Texto fornecido:

O Ministério Público Federal (MPF) em Roraima afirmou à Justiça Federal, em documento enviado no último dia 17, que houve um “drástico enfraquecimento dos esforços” do governo Lula (PT) para a retirada de invasores da Terra Indígena Yanomami.
A consequência, conforme o MPF, foi o “reingresso massivo de garimpeiros” em áreas do território que já haviam passado por um processo de desintrusão –a retirada de não indígenas da área.
A pedido da Procuradoria da República, a Justiça determinou no dia 18 que o governo federal elabore um novo cronograma de ações, a ser discutido em uma audiência de conciliação envolvendo os órgãos responsáveis.
Até a publicação desta reportagem, o MPI (Ministério dos Povos Indígenas) não havia comentado as constatações do MPF e a decisão da Justiça Federal.

Tarefas a realizar:
#1 Liste todas as siglas que aparecem no texto sobre a Terra Indígena Yanomami.
#2 Continue o texto sobre a Terra Indígena Yanomami a partir da última frase apresentada.

Dados em análise:

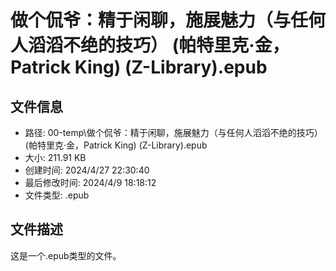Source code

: ﻿# 做个侃爷：精于闲聊，施展魅力（与任何人滔滔不绝的技巧） (帕特里克·金，Patrick King) (Z-Library).epub

## 文件信息
- 路径: 00-temp\做个侃爷：精于闲聊，施展魅力（与任何人滔滔不绝的技巧） (帕特里克·金，Patrick King) (Z-Library).epub
- 大小: 211.91 KB
- 创建时间: 2024/4/27 22:30:40
- 最后修改时间: 2024/4/9 18:18:12
- 文件类型: .epub

## 文件描述
这是一个.epub类型的文件。

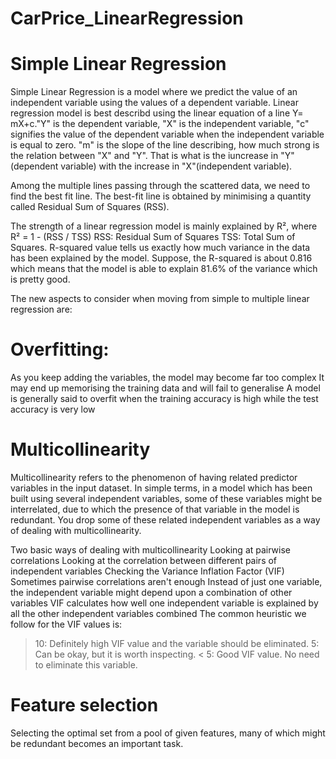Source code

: # CarPrice_LinearRegression
# Simple Linear Regression
Simple Linear Regression is a model where we predict the value of an independent variable using the values of a dependent variable. Linear regression model is best describd using the linear equation of a line Y= mX+c."Y" is the dependent variable, "X" is the independent variable, "c" signifies the value of the dependent variable when the independent variable is equal to zero. "m" is the slope of the line describing, how much strong is the relation between "X" and "Y". That is what is the iuncrease in "Y"(dependent variable) with the increase in "X"(independent variable).

Among the multiple lines passing through the scattered data, we need to find the best fit line. The best-fit line is obtained by minimising a quantity called Residual Sum of Squares (RSS).

The strength of a linear regression model is mainly explained by R²,  where R² = 1 - (RSS / TSS)
RSS: Residual Sum of Squares
TSS: Total Sum of Squares. R-squared value tells us exactly how much variance in the data has been explained by the model. Suppose, the R-squared is about 0.816 which means that the model is able to explain 81.6% of the variance which is pretty good.

The new aspects to consider when moving from simple to multiple linear regression are:
# Overfitting:
As you keep adding the variables, the model may become far too complex
It may end up memorising the training data and will fail to generalise
A model is generally said to overfit when the training accuracy is high while the test accuracy is very low
# Multicollinearity
Multicollinearity refers to the phenomenon of having related predictor variables in the input dataset. In simple terms, in a model which has been built using several independent variables, some of these variables might be interrelated, due to which the presence of that variable in the model is redundant. You drop some of these related independent variables as a way of dealing with multicollinearity.

Two basic ways of dealing with multicollinearity
Looking at pairwise correlations
Looking at the correlation between different pairs of independent variables
Checking the Variance Inflation Factor (VIF)
Sometimes pairwise correlations aren't enough
Instead of just one variable, the independent variable might depend upon a combination of other variables
VIF calculates how well one independent variable is explained by all the other independent variables combined
The common heuristic we follow for the VIF values is:
> 10:  Definitely high VIF value and the variable should be eliminated.
> 5:  Can be okay, but it is worth inspecting.
< 5: Good VIF value. No need to eliminate this variable.
# Feature selection
Selecting the optimal set from a pool of given features, many of which might be redundant becomes an important task.

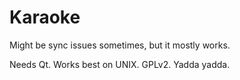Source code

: # Karaoke

Might be sync issues sometimes, but it mostly works.

Needs Qt. Works best on UNIX. GPLv2. Yadda yadda.
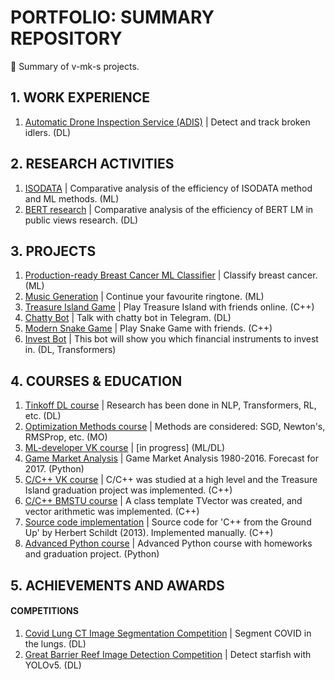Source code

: # PORTFOLIO: SUMMARY REPOSITORY
📕 Summary of v-mk-s projects.

## 1. WORK EXPERIENCE
1. [Automatic Drone Inspection Service (ADIS)](https://github.com/v-mk-s/Automatic-Drone-Inspection-Service-ADIS) | Detect and track broken idlers. (DL)

## 2. RESEARCH ACTIVITIES
1. [ISODATA](https://github.com/v-mk-s/ISODATA) | Comparative analysis of the efficiency of ISODATA method and ML methods. (ML)
2. [BERT research](https://github.com/v-mk-s/BERT-Covid-LM) | Comparative analysis of the efficiency of BERT LM in public views research. (DL)

## 3. PROJECTS
1. [Production-ready Breast Cancer ML Classifier](https://github.com/v-mk-s/production_ready_BC_ML) | Classify breast cancer. (ML)
2. [Music Generation](https://github.com/v-mk-s/Music-Generation-ML) | Continue your favourite ringtone. (ML)
3. [Treasure Island Game](https://github.com/v-mk-s/Treasure-Island-Game) | Play Treasure Island with friends online. (C++)
4. [Chatty Bot](https://github.com/v-mk-s/Chatty-Bot-DL) | Talk with chatty bot in Telegram. (DL)
5. [Modern Snake Game](https://github.com/v-mk-s/Advanced-Snake-Game) | Play Snake Game with friends. (C++)
6. [Invest Bot](https://github.com/v-mk-s/financial-trading) | This bot will show you which financial instruments to invest in. (DL, Transformers)

## 4. COURSES & EDUCATION
1. [Tinkoff DL course](https://github.com/v-mk-s/tinkoff-DL-course) | Research has been done in NLP, Transformers, RL, etc. (DL)
2. [Optimization Methods course](https://github.com/v-mk-s/optimization-methods) | Methods are considered: SGD, Newton's, RMSProp, etc. (MO)
3. [ML-developer VK course](https://github.com/v-mk-s/ml-developer-technopark) | [in progress] (ML/DL)
4. [Game Market Analysis](https://github.com/v-mk-s/data-analyst) | Game Market Analysis 1980-2016. Forecast for 2017. (Python)
5. [C/C++ VK course](https://github.com/v-mk-s/C-course) | C/C++ was studied at a high level and the Treasure Island graduation project was implemented. (C++)
6. [C/C++ BMSTU course](https://github.com/v-mk-s/OOP-C_plus_plus-course) | A class template TVector was created, and vector arithmetic was implemented. (C++)
7. [Source code implementation](https://github.com/v-mk-s/C_plus_plus-Schildt-book) | Source code for 'C++ from the Ground Up' by Herbert Schildt (2013). Implemented manually. (C++)
8. [Advanced Python course](https://github.com/v-mk-s/Advanced-Python-course) | Advanced Python course with homeworks and graduation project. (Python)

## 5. ACHIEVEMENTS AND AWARDS
#### COMPETITIONS
1. [Covid Lung CT Image Segmentation Competition](https://github.com/v-mk-s/Competition-Covid-Lung-CT-Image-Segmentation-main) | Segment COVID in the lungs. (DL)
2. [Great Barrier Reef Image Detection Competition](https://github.com/v-mk-s/Competition-Great-Barrier-Reef-Image-Detection-main) | Detect starfish with YOLOv5. (DL)
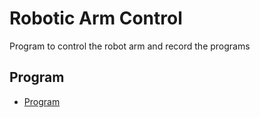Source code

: # Robotic Arm Control

Program to control the robot arm and record the programs

## Program

+ [Program](https://github.com/MPi3D/Robotic_Arm_Control/blob/master/Robotic_Arm.py)
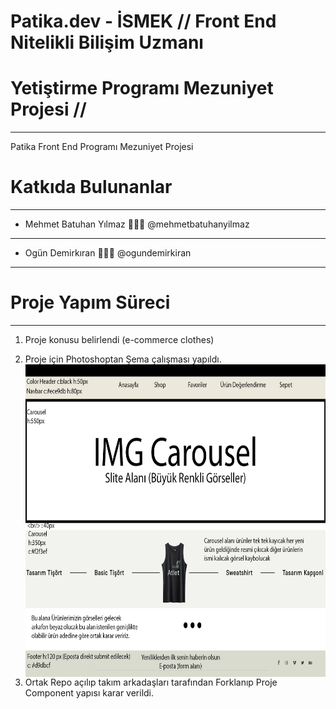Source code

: # Patika.dev - İSMEK // Front End Nitelikli Bilişim Uzmanı 
# Yetiştirme Programı Mezuniyet Projesi //
---
Patika Front End Programı Mezuniyet Projesi



# Katkıda Bulunanlar
---
 - Mehmet Batuhan Yılmaz 👨🏻‍💻 @mehmetbatuhanyilmaz
  ---
 - Ogün Demirkıran 👨🏻‍💻 @ogundemirkiran
 ---
 
# Proje Yapım Süreci
---
1. Proje konusu belirlendi (e-commerce clothes)
2. Proje için Photoshoptan Şema çalışması yapıldı. <br/>
<img alt="photoshopsheme" src="./img/E-Commerce Deneme.jpg" 
     style="float: left; width:650px; height:500px;" />

3. Ortak Repo açılıp takım arkadaşları tarafından Forklanıp Proje Component yapısı karar verildi.
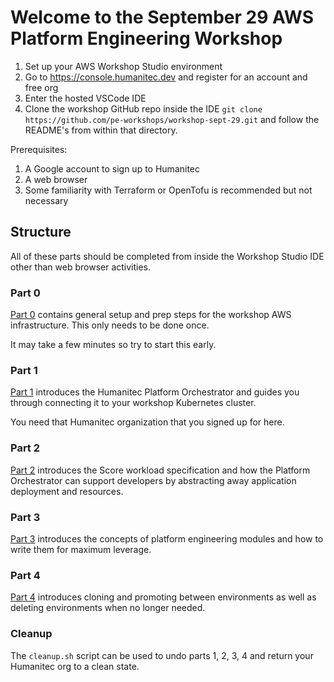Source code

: # Welcome to the September 29 AWS Platform Engineering Workshop

1. Set up your AWS Workshop Studio environment
2. Go to <https://console.humanitec.dev> and register for an account and free org
3. Enter the hosted VSCode IDE
4. Clone the workshop GitHub repo inside the IDE `git clone https://github.com/pe-workshops/workshop-sept-29.git` and follow the README's from within that directory.

Prerequisites:

1. A Google account to sign up to Humanitec
2. A web browser
3. Some familiarity with Terraform or OpenTofu is recommended but not necessary

## Structure

All of these parts should be completed from inside the Workshop Studio IDE other than web browser activities.

### Part 0

[Part 0](./part_0/README.md) contains general setup and prep steps for the workshop AWS infrastructure. This only needs to be done once. 

It may take a few minutes so try to start this early.

### Part 1

[Part 1](./part_1/README.md) introduces the Humanitec Platform Orchestrator and guides you through connecting it to your workshop Kubernetes cluster.

You need that Humanitec organization that you signed up for here.

### Part 2

[Part 2](./part_2/README.md) introduces the Score workload specification and how the Platform Orchestrator can support developers by abstracting away application deployment and resources.

### Part 3

[Part 3](./part_3/README.md) introduces the concepts of platform engineering modules and how to write them for maximum leverage.

### Part 4

[Part 4](./part_4/README.md) introduces cloning and promoting between environments as well as deleting environments when no longer needed.

### Cleanup

The `cleanup.sh` script can be used to undo parts 1, 2, 3, 4 and return your Humanitec org to a clean state.
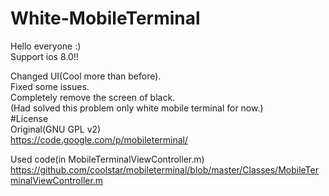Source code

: White-MobileTerminal
====================
  
Hello everyone :)  
Support ios 8.0!!
  
Changed UI(Cool more than before).  
Fixed some issues.  
Completely remove the screen of black.  
(Had solved this problem only white mobile terminal for now.)  
#License  
Original(GNU GPL v2)  
https://code.google.com/p/mobileterminal/  
  
Used code(in MobileTerminalViewController.m)  
https://github.com/coolstar/mobileterminal/blob/master/Classes/MobileTerminalViewController.m

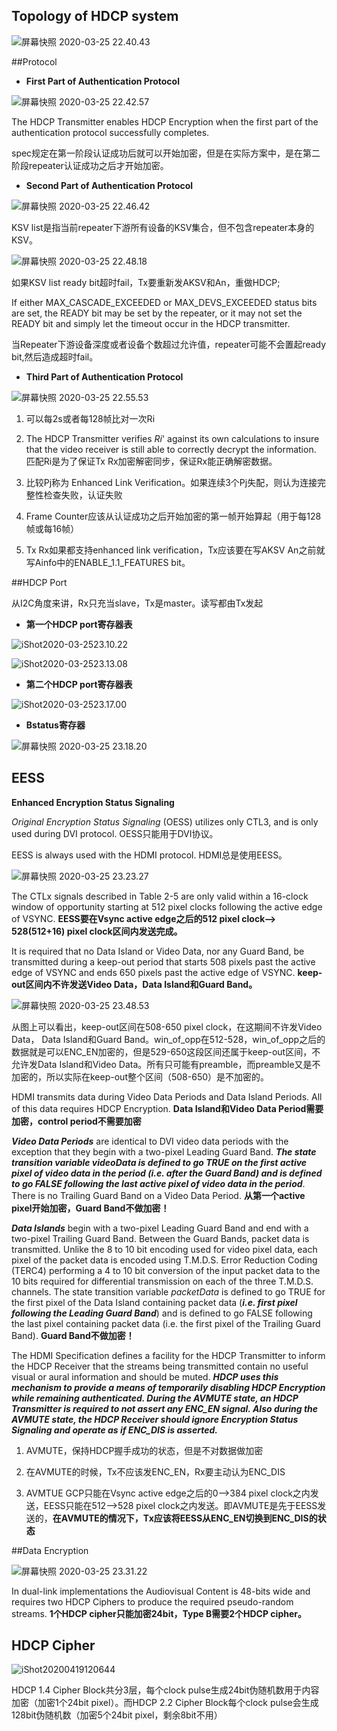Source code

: ## Topology of HDCP system

![屏幕快照 2020-03-25 22.40.43](./picture/2020-03-25_22_40_43.png)



##Protocol

* **First Part of Authentication Protocol**

![屏幕快照 2020-03-25 22.42.57](./picture/2020-03-25_22_42_57.png)

The HDCP Transmitter enables HDCP Encryption when the first part of the authentication protocol successfully completes. 

spec规定在第一阶段认证成功后就可以开始加密，但是在实际方案中，是在第二阶段repeater认证成功之后才开始加密。

* **Second Part of Authentication Protocol**

![屏幕快照 2020-03-25 22.46.42](./picture/2020-03-25_22_46_42.png)

KSV list是指当前repeater下游所有设备的KSV集合，但不包含repeater本身的KSV。

![屏幕快照 2020-03-25 22.48.18](./picture/2020-03-25_22_48_18.png)

如果KSV list ready bit超时fail，Tx要重新发AKSV和An，重做HDCP;

If either MAX_CASCADE_EXCEEDED or MAX_DEVS_EXCEEDED status bits are set, the READY bit may be set by the repeater, or it may not set the READY bit and simply let the timeout occur in the HDCP transmitter.

当Repeater下游设备深度或者设备个数超过允许值，repeater可能不会置起ready bit,然后造成超时fail。

* **Third Part of Authentication Protocol**

![屏幕快照 2020-03-25 22.55.53](./picture/2020-03-25_22_55_53.png)

1. 可以每2s或者每128帧比对一次Ri

2. The HDCP Transmitter verifies *Ri*' against its own calculations to insure that the video receiver is still able to correctly decrypt the information. 匹配Ri是为了保证Tx Rx加密解密同步，保证Rx能正确解密数据。
3. 比较Pj称为 Enhanced Link Verification。如果连续3个Pj失配，则认为连接完整性检查失败，认证失败

4. Frame Counter应该从认证成功之后开始加密的第一帧开始算起（用于每128帧或每16帧）

5. Tx Rx如果都支持enhanced link verification，Tx应该要在写AKSV An之前就写Ainfo中的ENABLE_1.1_FEATURES bit。



##HDCP Port

从I2C角度来讲，Rx只充当slave，Tx是master。读写都由Tx发起

* **第一个HDCP port寄存器表**

![iShot2020-03-2523.10.22](./picture/iShot2020-03-25_23_10_22.png)

![iShot2020-03-2523.13.08](./picture/iShot2020-03-2523_13_08.png)

* **第二个HDCP port寄存器表**

![iShot2020-03-2523.17.00](./picture/iShot2020-03-2523_17_00.png)

* **Bstatus寄存器**

![屏幕快照 2020-03-25 23.18.20](./picture/2020-03-25_23_18_20.png)



## EESS

**Enhanced Encryption Status Signaling**

*Original Encryption Status Signaling* (OESS) utilizes only CTL3, and is only used during DVI protocol. OESS只能用于DVI协议。

EESS is always used with the HDMI protocol. HDMI总是使用EESS。

![屏幕快照 2020-03-25 23.23.27](./picture/2020-03-25_23_23_27.png)

The CTLx signals described in Table 2-5 are only valid within a 16-clock window of opportunity starting at 512 pixel clocks following the active edge of VSYNC. **EESS要在Vsync active edge之后的512 pixel clock—> 528(512+16) pixel clock区间内发送完成。**

It is required that no Data Island or Video Data, nor any Guard Band, be transmitted during a keep-out period that starts 508 pixels past the active edge of VSYNC and ends 650 pixels past the active edge of VSYNC. **keep-out区间内不许发送Video Data，Data Island和Guard Band。**

![屏幕快照 2020-03-25 23.48.53](./picture/2020-03-25_23_48_53.png)

从图上可以看出，keep-out区间在508-650 pixel clock，在这期间不许发Video Data， Data Island和Guard Band。win_of_opp在512-528，win_of_opp之后的数据就是可以ENC_EN加密的，但是529-650这段区间还属于keep-out区间，不允许发Data Island和Video Data。所有只可能有preamble，而preamble又是不加密的，所以实际在keep-out整个区间（508-650）是不加密的。



HDMI transmits data during Video Data Periods and Data Island Periods. All of this data requires HDCP Encryption. **Data Island和Video Data Period需要加密，control period不需要加密**



***Video Data Periods*** are identical to DVI video data periods with the exception that they begin with a two-pixel Leading Guard Band. ***The state transition variable videoData is defined to go TRUE on the first active pixel of video data in the period (i.e. after the Guard Band) and is defined to go FALSE following the last active pixel of video data in the period***. There is no Trailing Guard Band on a Video Data Period. **从第一个active pixel开始加密，Guard Band不做加密！**



***Data Islands*** begin with a two-pixel Leading Guard Band and end with a two-pixel Trailing Guard Band. Between the Guard Bands, packet data is transmitted. Unlike the 8 to 10 bit encoding used for video pixel data, each pixel of the packet data is encoded using T.M.D.S. Error Reduction Coding (TERC4) performing a 4 to 10 bit conversion of the input packet data to the 10 bits required for differential transmission on each of the three T.M.D.S. channels. The state transition variable *packetData* is defined to go TRUE for the first pixel of the Data Island containing packet data (***i.e. first pixel following the Leading Guard Band***) and is defined to go FALSE following the last pixel containing packet data (i.e. the first pixel of the Trailing Guard Band). **Guard Band不做加密！**



The HDMI Specification defines a facility for the HDCP Transmitter to inform the HDCP Receiver that the streams being transmitted contain no useful visual or aural information and should be muted. ***HDCP uses this mechanism to provide a means of temporarily disabling HDCP Encryption while remaining authenticated. During the AVMUTE state, an HDCP Transmitter is required to not assert any ENC_EN signal. Also during the AVMUTE state, the HDCP Receiver should ignore Encryption Status Signaling and operate as if ENC_DIS is asserted.***  

1. AVMUTE，保持HDCP握手成功的状态，但是不对数据做加密

2. 在AVMUTE的时候，Tx不应该发ENC_EN，Rx要主动认为ENC_DIS

3. AVMTUE GCP只能在Vsync active edge之后的0—>384 pixel clock之内发送，EESS只能在512—>528 pixel clock之内发送。即AVMUTE是先于EESS发送的，**在AVMUTE的情况下，Tx应该将EESS从ENC_EN切换到ENC_DIS的状态**



##Data Encryption

![屏幕快照 2020-03-25 23.31.22](./picture/2020-03-25_23_31_22.png)

In dual-link implementations the Audiovisual Content is 48-bits wide and requires two HDCP Ciphers to produce the required pseudo-random streams. **1个HDCP cipher只能加密24bit，Type B需要2个HDCP cipher。**



## HDCP Cipher

![iShot20200419120644](./picture/iShot20200419120644.png)

HDCP 1.4 Cipher Block共分3层，每个clock pulse生成24bit伪随机数用于内容加密（加密1个24bit pixel）。而HDCP 2.2 Cipher Block每个clock pulse会生成128bit伪随机数（加密5个24bit pixel，剩余8bit不用）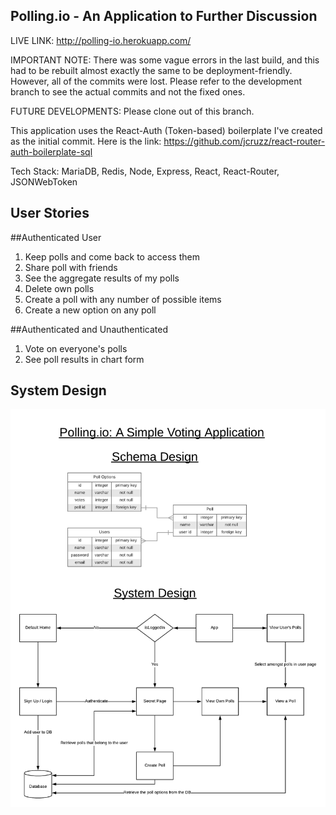 Polling.io - An Application to Further Discussion
---

LIVE LINK: http://polling-io.herokuapp.com/

IMPORTANT NOTE: There was some vague errors in the last build, and this had to be rebuilt almost exactly the same to be deployment-friendly. However, all of the commits were lost. Please refer to the development branch to see the actual commits and not the fixed ones.

FUTURE DEVELOPMENTS: Please clone out of this branch.

This application uses the React-Auth (Token-based) boilerplate I've created as the initial commit. Here is the link:
https://github.com/jcruzz/react-router-auth-boilerplate-sql


Tech Stack: MariaDB, Redis, Node, Express, React, React-Router, JSONWebToken

User Stories
---
##Authenticated User
1) Keep polls and come back to access them
2) Share poll with friends
3) See the aggregate results of my polls
4) Delete own polls
5) Create a poll with any number of possible items
8) Create a new option on any poll

##Authenticated and Unauthenticated
1) Vote on everyone's polls
2) See poll results in chart form

System Design
---
![system](/polling-io-visual.png)
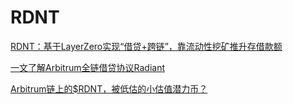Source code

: # RDNT

[RDNT：基于LayerZero实现“借贷+跨链”，靠流动性挖矿推升存借款额](https://www.panewslab.com/zh/articledetails/lw8ogsso.html)

[一文了解Arbitrum全链借贷协议Radiant](https://news.marsbit.co/20230205120653464785.html)

[Arbitrum链上的$RDNT，被低估的小估值潜力币？](https://twitter.com/doctordefi2020/status/1621189247159128067?s=61\&t=VUVXptuDghOJhbxppOYtTg)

Respostas do exercício:
#1 MPF, PT, MPI

#2
Em uma nota divulgada no dia 9, o ministério disse que houve 13 mil atendimentos de saúde aos indígenas encontrados em grave situação de desassistência e que mais de 340 acampamentos de garimpeiros foram destruídos nas ações de fiscalização, com queda de 77% na área desmatada para exploração ilegal de ouro.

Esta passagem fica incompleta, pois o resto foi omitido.